5 de novembro de 2015. Apenas onze minutos foram necessários para soterrar mais de 300 anos de história do vilarejo Bento Rodrigues, na cidade mineira de Mariana. Rompimento de três barragens causaram um tsunami de 62 milhões de metros cúbicos de lama acabando com mais sete distritos de Mariana.
O destino final da lama foi o mar do Espirito Santo, atingindo o município de Linhares, onde o Rio Doce tem a sua foz. A tragédia de Mariana completará 10 anos em 2025 e está marcada por histórias de resiliência que deixaram um legado à sociedade brasileira.
Como professor e empresário em Regência, distrito de Linhares, presenciei os efeitos dessa tragédia bem de perto. Desde o início o que mais me chamou atenção foi o distanciamento das autoridades, governos e instituições com relação à saúde mental da população.
Inclusive, os três primeiros anos foram bem difíceis, clima de tempestade sem fim. Vi muitos olhos deixarem de brilhar e pessoas desistindo da própria vida. Eu mesmo, de dono de pousada bem estruturada, a Toca do Ceará, tive que ir vender pastel com caldo de cana no centro da cidade de Aracruz.
■ ■ ■ ■
DESCRIÇÃO DA TAREFA: Dê continuidade ao relato sobre a tragédia de Mariana, começando logo após a última frase do trecho acima.

[Itens de um conjunto de dados]
■ ■ ■ ■
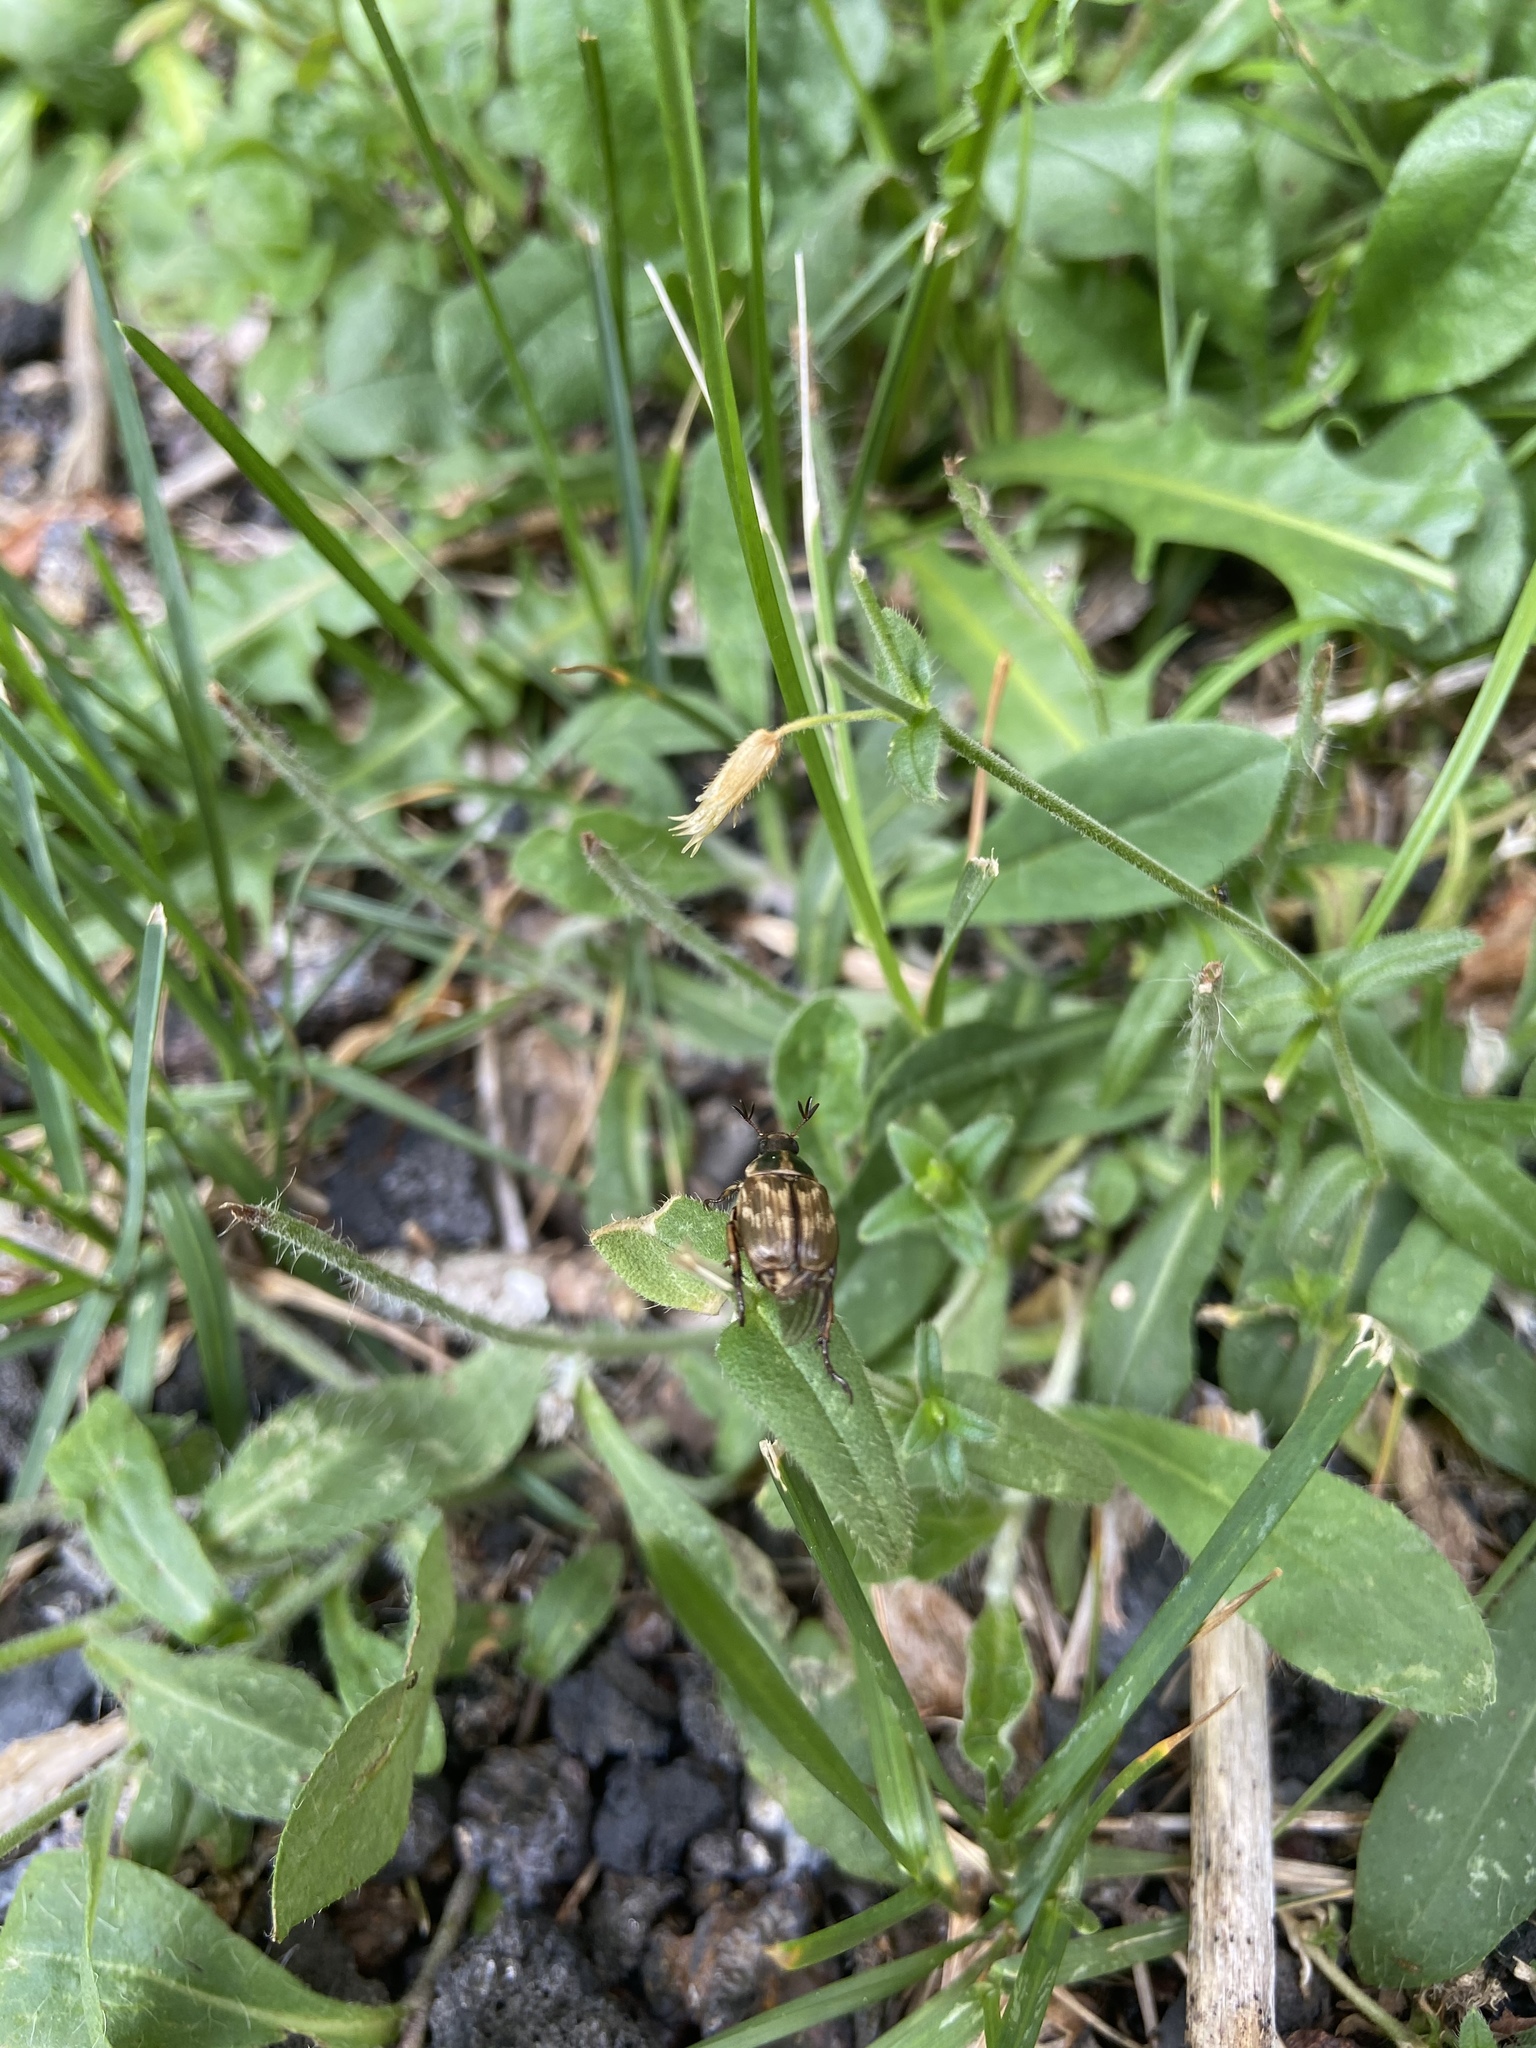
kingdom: Animalia
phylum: Arthropoda
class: Insecta
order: Coleoptera
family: Scarabaeidae
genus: Exomala
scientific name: Exomala orientalis
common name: Oriental beetle
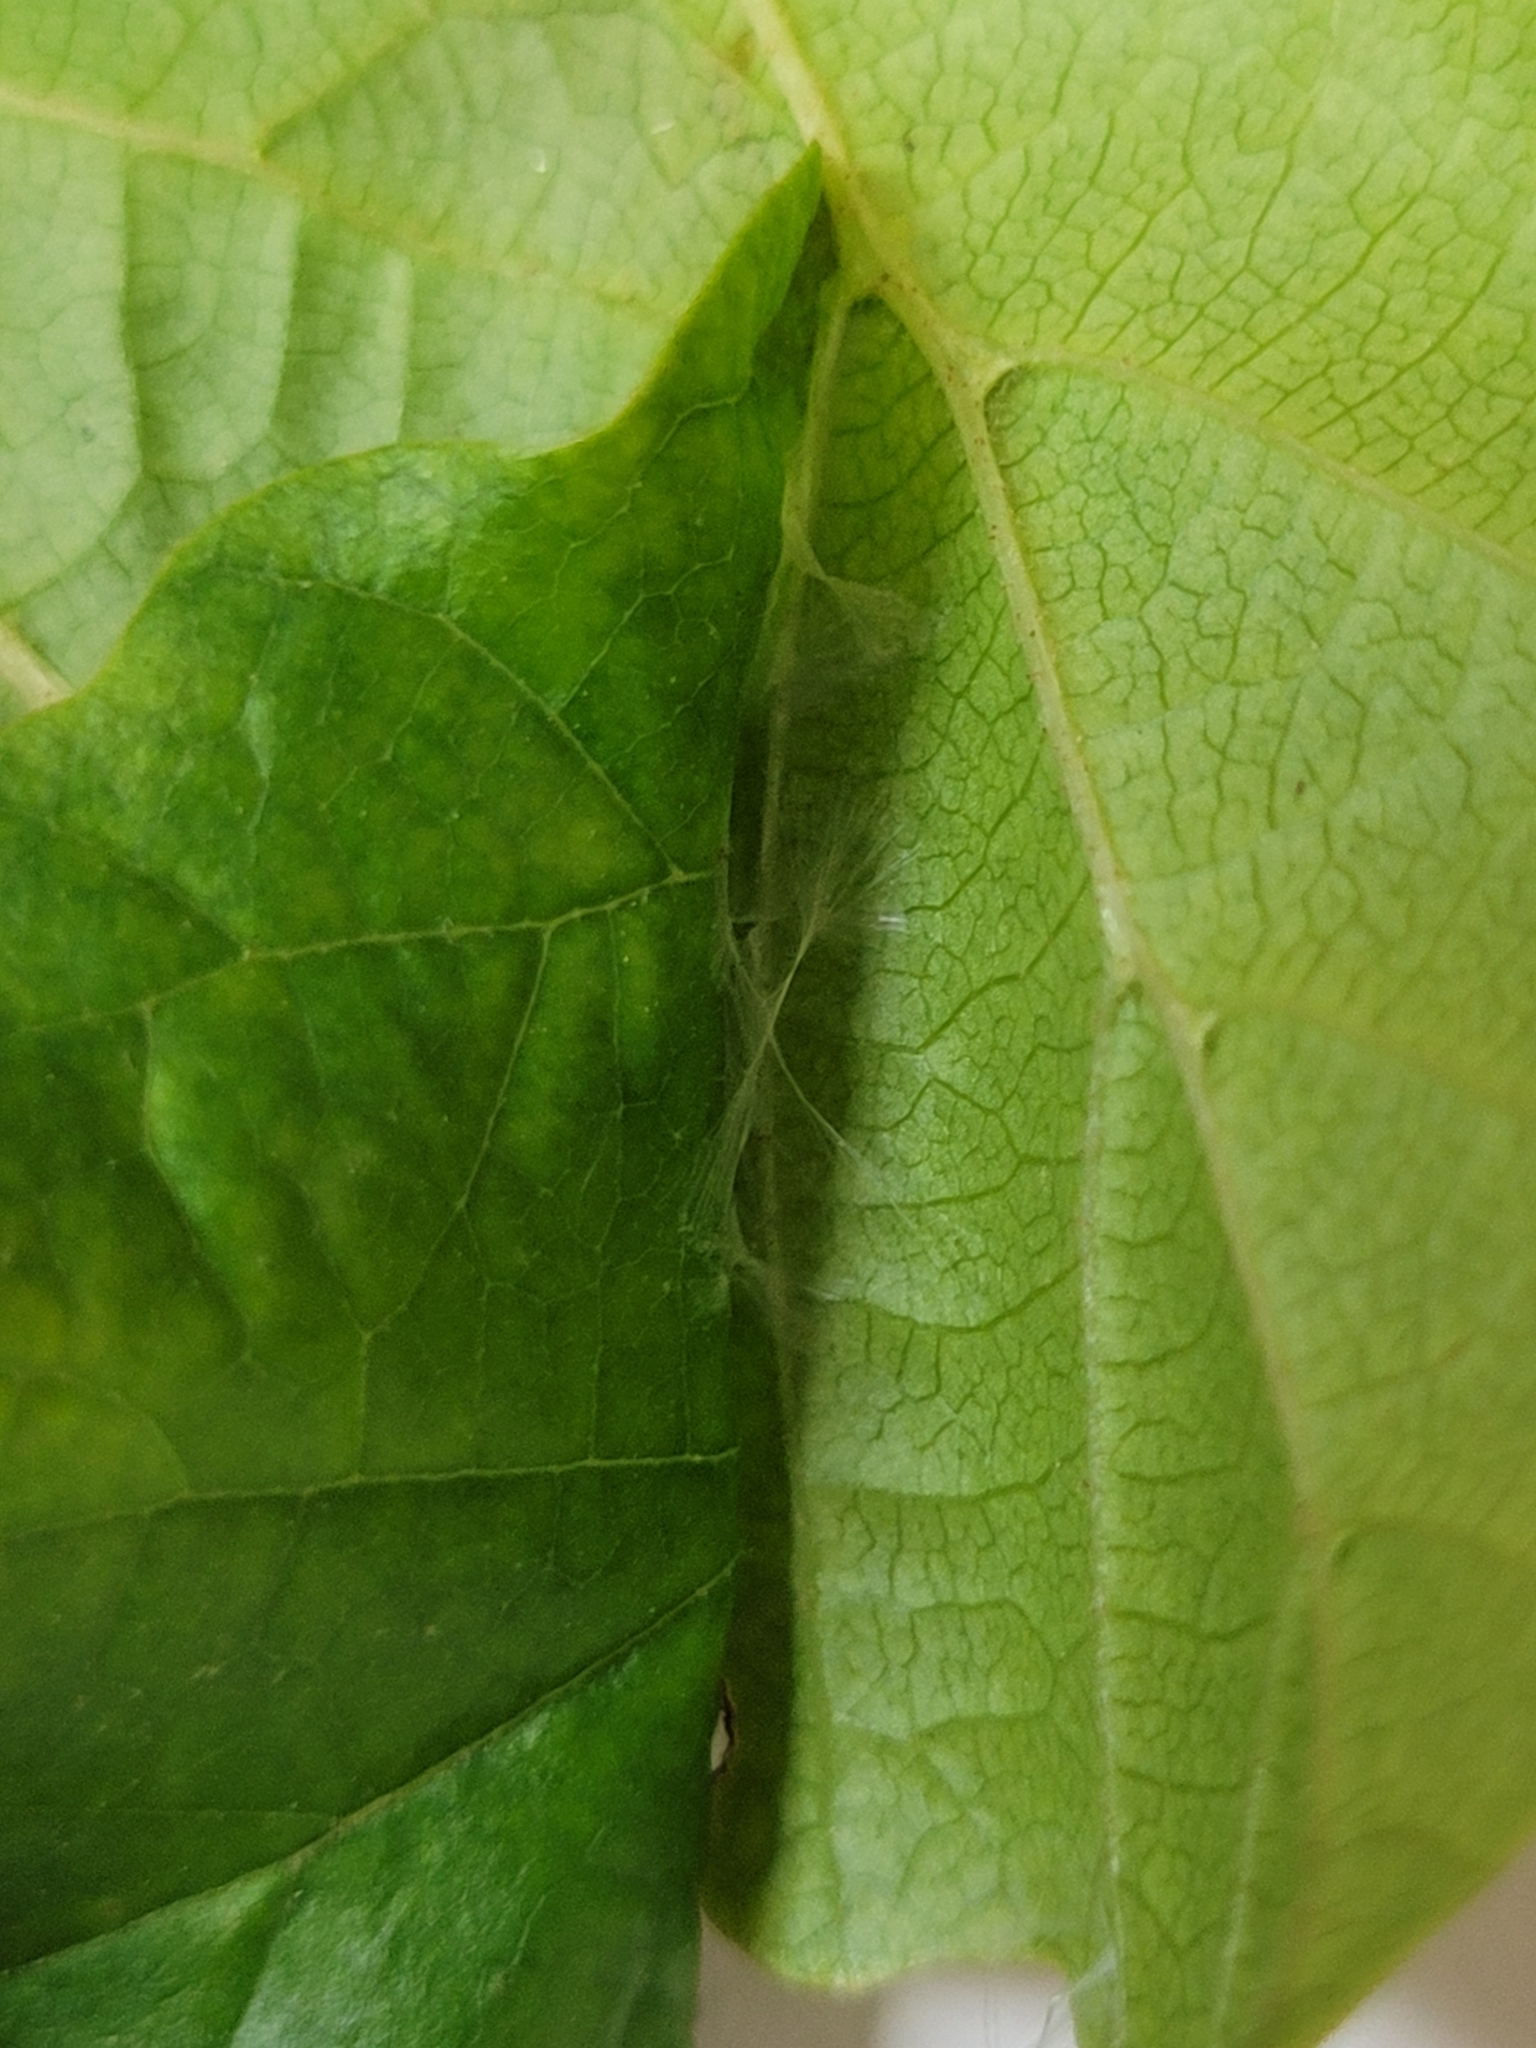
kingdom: Animalia
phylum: Arthropoda
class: Insecta
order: Lepidoptera
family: Gracillariidae
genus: Caloptilia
■ ■ ■ ■
RESULTADO DA TAREFA:
Com o passar do tempo, muita gente foi chegando de forma interesseira nesses territórios, com intuito de ser beneficiado pelos programas reparatórios instituídos pela Fundação Renova. Mas muito pouco se fez de verdade, sabe? Havia muitas intrigas, medição de forças e, no fim, a população mais necessitada tinha sonhos destruídos, fé abalada, histórias dilaceradas e marcos culturais deteriorados.
Para completar, ainda tivemos a pandemia de Covid-19 e esse clima de pessimismo foi ganhando força pela Vila de Regência. Horas difíceis para todos nós, mas há sempre personagens inspiradores, que vão invertendo tragédia em reinvenção e buscando, dentro da sua fé em Deus, força para guiar o seu caminho. Com o seu olhar otimista, regam sonhos murchados e elevam a autoestima das pessoas que os cercam.
Na vila onde moro, posso citar Alessandro Pescador, entusiasta completo da cultura e do esporte, Cícera Issany, diretora da escola Vila Regência, e Adailton Alcper, artista e idealizador da Companhia de Artes.
Diante desse movimento de transformação social na vila, me vejo dando aula de português para crianças do 6º ao 9º ano do Ensino Fundamental com a seguinte constatação: muitos desses meninos deveriam ter herdado a profissão de pescador dos seus pais, por exemplo, mas devido à proibição da pesca, a maioria não teve qualquer contato com a prática.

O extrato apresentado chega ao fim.